+++ Task inputs

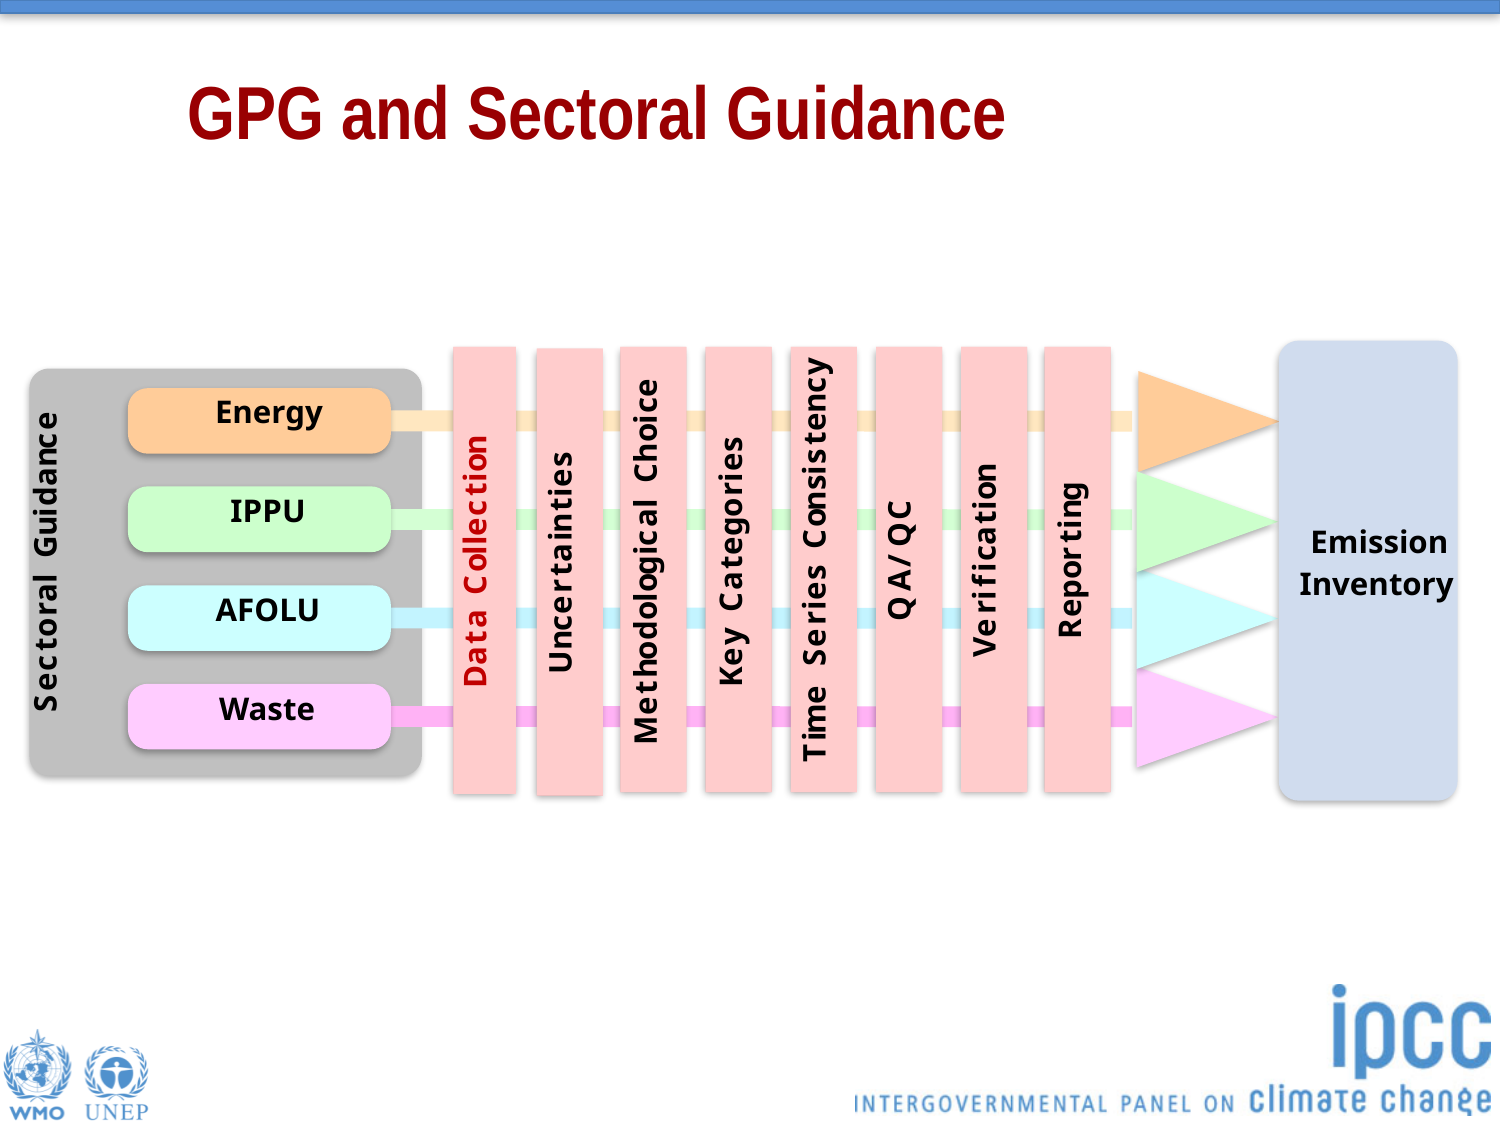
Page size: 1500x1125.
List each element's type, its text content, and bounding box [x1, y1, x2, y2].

picture [855, 984, 1491, 1116]
title GPG and Sectoral Guidance [172, 26, 1473, 193]
picture [0, 1027, 153, 1125]
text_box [23, 231, 1470, 878]
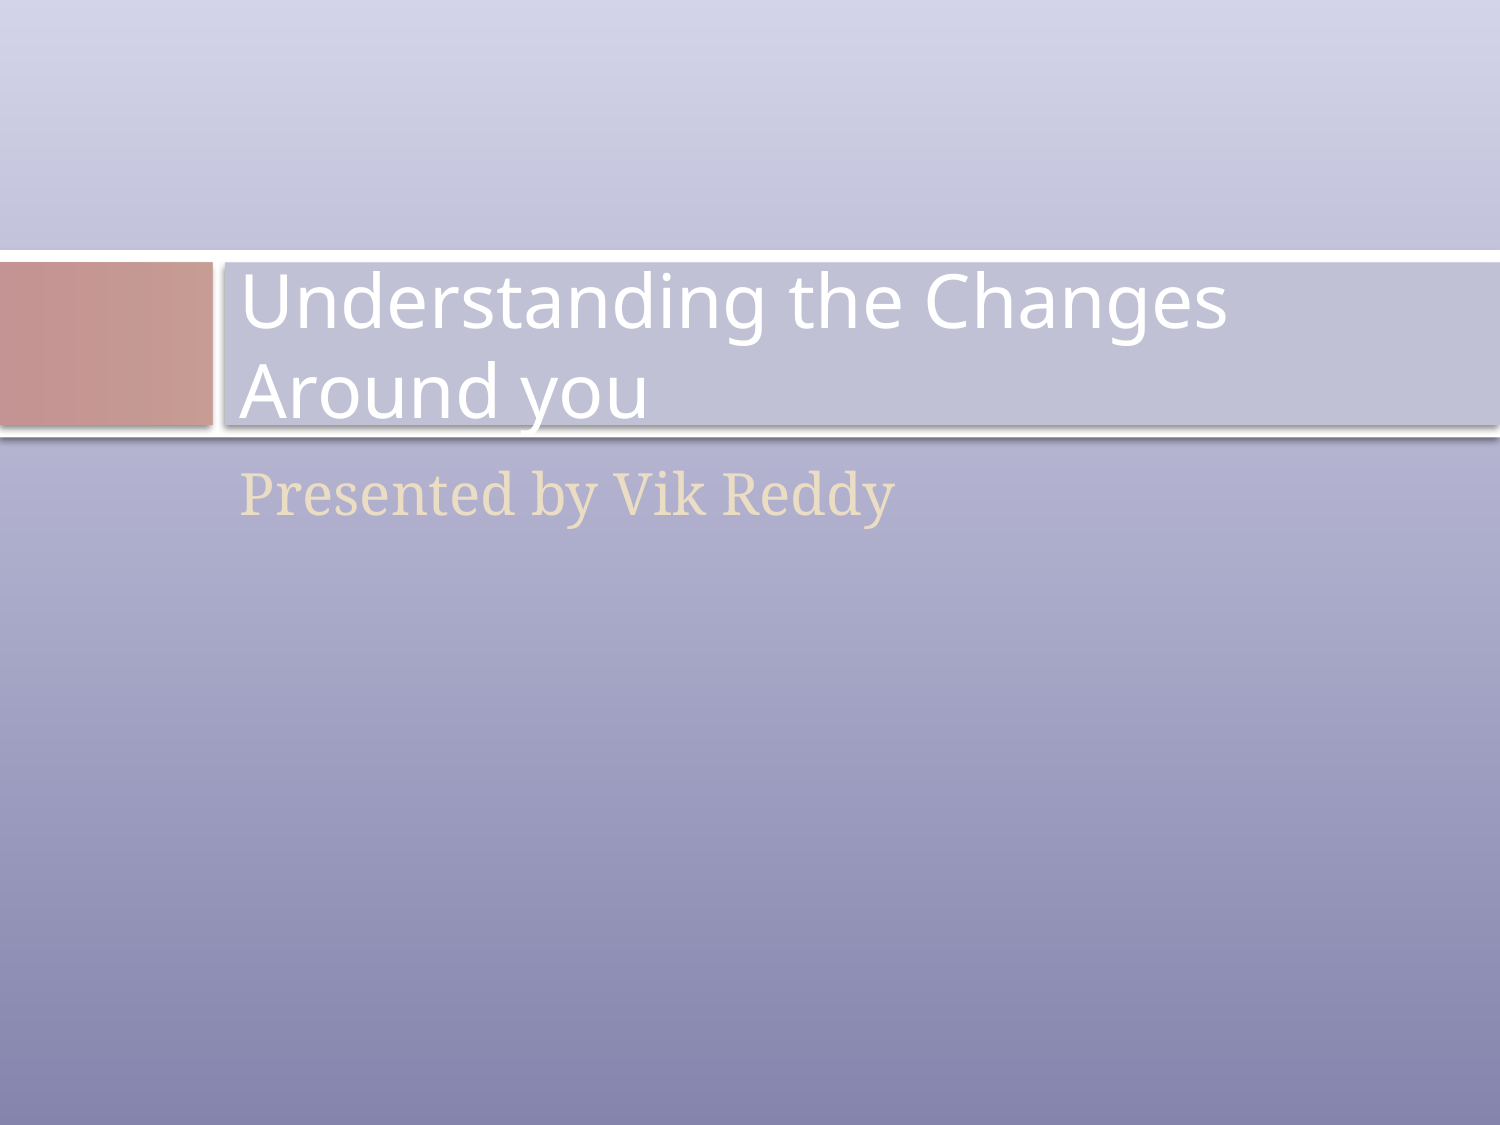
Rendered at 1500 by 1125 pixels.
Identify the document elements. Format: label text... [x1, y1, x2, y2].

text_box [0, 261, 214, 426]
list Presented by Vik Reddy [225, 450, 1394, 725]
title Understanding the Changes Around you [225, 262, 1475, 425]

++++++

_Assignment_:
Repeat, exactly as they stand, the line that contains "Rendered at 1500 by 1125 pixels." and all the lines after it in the data above.

_Answer section_:
Rendered at 1500 by 1125 pixels.
Identify the document elements. Format: label text... [x1, y1, x2, y2].

text_box [0, 261, 214, 426]
list Presented by Vik Reddy [225, 450, 1394, 725]
title Understanding the Changes Around you [225, 262, 1475, 425]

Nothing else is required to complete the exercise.